Its safe to say that social media has taken over the world we know today. From everyday life of individuals to advertising campaigns, social media is everywhere. Because of this is, it is now a tool utilized in civil litigations. Without a second thought, people often post intimate or personal information on social media that could potentially damage their position in litigation.
A post made on social media years ago could haunt a litigator–whether it’s their future client’s social media or even their own. It could bring a law career to a screeching halt before it even begins. Which is why privacy settings are a litigator’s best friend. Before even entering a courtroom, aspiring litigators are closely watched on social media. If a law school or law firm sees something they do not like that raises some red flags, their chances of finding work in the law field become very slim.

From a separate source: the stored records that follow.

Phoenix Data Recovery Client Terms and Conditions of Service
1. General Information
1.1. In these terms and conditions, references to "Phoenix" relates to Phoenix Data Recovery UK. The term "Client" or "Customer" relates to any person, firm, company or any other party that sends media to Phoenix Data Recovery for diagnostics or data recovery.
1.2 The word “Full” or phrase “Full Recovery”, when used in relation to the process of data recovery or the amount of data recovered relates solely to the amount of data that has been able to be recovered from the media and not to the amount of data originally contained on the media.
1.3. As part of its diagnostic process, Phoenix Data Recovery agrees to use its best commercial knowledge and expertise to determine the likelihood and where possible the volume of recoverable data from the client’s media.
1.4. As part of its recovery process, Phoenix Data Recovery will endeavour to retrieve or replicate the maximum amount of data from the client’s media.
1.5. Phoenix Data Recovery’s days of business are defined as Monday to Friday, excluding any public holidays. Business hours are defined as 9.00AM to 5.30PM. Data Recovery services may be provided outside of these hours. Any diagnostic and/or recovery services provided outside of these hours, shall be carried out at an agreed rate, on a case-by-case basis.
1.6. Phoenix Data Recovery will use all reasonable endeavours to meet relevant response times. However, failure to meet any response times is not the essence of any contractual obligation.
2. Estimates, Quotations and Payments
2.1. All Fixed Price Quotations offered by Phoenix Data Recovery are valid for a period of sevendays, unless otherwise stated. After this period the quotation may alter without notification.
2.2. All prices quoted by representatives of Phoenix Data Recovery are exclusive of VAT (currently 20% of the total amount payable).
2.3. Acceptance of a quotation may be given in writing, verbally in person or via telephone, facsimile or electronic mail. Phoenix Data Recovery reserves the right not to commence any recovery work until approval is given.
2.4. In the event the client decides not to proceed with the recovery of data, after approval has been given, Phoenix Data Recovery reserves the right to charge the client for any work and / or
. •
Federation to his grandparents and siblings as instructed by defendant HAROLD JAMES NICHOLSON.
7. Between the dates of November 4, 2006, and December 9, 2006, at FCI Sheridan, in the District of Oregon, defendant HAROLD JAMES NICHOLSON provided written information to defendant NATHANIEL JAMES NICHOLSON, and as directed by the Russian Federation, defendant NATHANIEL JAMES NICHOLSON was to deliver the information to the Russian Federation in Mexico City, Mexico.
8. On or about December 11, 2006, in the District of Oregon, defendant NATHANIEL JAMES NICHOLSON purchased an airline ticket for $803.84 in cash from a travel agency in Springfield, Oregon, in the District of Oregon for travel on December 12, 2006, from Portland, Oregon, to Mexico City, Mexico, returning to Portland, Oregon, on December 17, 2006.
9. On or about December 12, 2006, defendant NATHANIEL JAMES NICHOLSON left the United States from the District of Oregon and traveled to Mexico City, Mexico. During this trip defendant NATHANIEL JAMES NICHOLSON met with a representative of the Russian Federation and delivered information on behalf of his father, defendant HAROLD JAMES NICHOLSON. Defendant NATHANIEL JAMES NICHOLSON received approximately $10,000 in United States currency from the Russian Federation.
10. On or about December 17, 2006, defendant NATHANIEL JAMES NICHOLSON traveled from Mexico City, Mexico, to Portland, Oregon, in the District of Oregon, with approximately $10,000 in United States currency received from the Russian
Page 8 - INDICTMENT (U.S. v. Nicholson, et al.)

In the process of civil litigation, social media can completely transform a case. Not only can these posts and messages be used as evidence, it can represent the entire case. It’s seen every day in the news–people getting fired or contracts terminated because of something they posted, blogged, or tweeted. The personal information or intimate thoughts people post online being used in court is no longer an invasion of privacy. If it was open for the public to see, it can be used in any civil litigation.

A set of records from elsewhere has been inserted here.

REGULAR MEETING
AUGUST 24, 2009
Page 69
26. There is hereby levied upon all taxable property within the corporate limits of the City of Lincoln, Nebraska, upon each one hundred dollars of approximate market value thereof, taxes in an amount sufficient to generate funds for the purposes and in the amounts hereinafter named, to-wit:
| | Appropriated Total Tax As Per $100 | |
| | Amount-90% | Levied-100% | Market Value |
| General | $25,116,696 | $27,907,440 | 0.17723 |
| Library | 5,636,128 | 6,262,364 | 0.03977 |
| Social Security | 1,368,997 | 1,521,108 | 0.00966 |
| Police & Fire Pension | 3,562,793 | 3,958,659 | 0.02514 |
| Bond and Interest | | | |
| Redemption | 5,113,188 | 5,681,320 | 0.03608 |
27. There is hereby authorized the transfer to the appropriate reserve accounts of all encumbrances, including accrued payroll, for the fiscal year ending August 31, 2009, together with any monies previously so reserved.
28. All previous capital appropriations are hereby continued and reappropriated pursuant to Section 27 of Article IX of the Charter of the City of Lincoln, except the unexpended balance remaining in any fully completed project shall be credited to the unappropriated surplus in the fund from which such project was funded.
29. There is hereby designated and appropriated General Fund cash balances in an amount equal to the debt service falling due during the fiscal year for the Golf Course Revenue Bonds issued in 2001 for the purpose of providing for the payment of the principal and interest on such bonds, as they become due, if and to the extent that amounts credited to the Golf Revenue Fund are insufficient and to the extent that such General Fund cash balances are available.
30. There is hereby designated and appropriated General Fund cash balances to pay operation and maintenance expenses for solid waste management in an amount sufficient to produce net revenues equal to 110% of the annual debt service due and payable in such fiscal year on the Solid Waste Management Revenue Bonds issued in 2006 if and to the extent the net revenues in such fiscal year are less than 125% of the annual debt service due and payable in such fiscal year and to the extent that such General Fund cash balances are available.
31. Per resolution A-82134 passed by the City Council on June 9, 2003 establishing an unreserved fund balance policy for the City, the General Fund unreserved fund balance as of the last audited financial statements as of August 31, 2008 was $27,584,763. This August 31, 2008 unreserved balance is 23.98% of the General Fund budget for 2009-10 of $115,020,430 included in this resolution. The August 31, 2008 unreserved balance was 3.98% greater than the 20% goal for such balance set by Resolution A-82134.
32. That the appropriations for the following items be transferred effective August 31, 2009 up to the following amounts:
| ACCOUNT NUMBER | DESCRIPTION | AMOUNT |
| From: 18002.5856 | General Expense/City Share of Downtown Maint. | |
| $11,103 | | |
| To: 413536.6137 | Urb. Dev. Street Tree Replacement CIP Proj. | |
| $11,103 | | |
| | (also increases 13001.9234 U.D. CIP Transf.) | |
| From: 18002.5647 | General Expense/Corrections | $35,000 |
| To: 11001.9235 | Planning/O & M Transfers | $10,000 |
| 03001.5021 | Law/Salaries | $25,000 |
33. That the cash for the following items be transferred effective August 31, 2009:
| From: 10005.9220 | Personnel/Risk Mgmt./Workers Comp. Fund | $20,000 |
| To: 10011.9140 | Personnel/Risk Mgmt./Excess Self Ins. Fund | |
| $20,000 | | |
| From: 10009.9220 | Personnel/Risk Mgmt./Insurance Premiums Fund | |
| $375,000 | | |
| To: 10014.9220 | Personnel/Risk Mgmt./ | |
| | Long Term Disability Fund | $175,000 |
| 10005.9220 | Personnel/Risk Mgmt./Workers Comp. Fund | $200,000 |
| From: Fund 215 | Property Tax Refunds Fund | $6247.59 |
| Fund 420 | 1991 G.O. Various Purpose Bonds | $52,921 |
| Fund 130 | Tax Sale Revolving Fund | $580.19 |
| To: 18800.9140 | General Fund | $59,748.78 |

To avoid any bombs being dropped on a litigator’s case from a client’s social media, litigators should run a social media search of clients, opponents, and witnesses beforehand. This way, there won’t be any surprises in court. Clients also must be warned the threat of social media holds in any case. New or old online posts or blogs could jeopardize any chance they ever had in court. Although obtaining information from social media profiles and posts must obey the rules of evidence in any case, it can make or break a litigation.
Even if a post was five months ago or five years ago, it can still have an effect in civil litigation. It may feel like the norm to post personal thoughts and feelings online, but it’s giving the public a gateway to a person’s privacy. The sooner litigators have an understanding of this, the better chance they stand in court.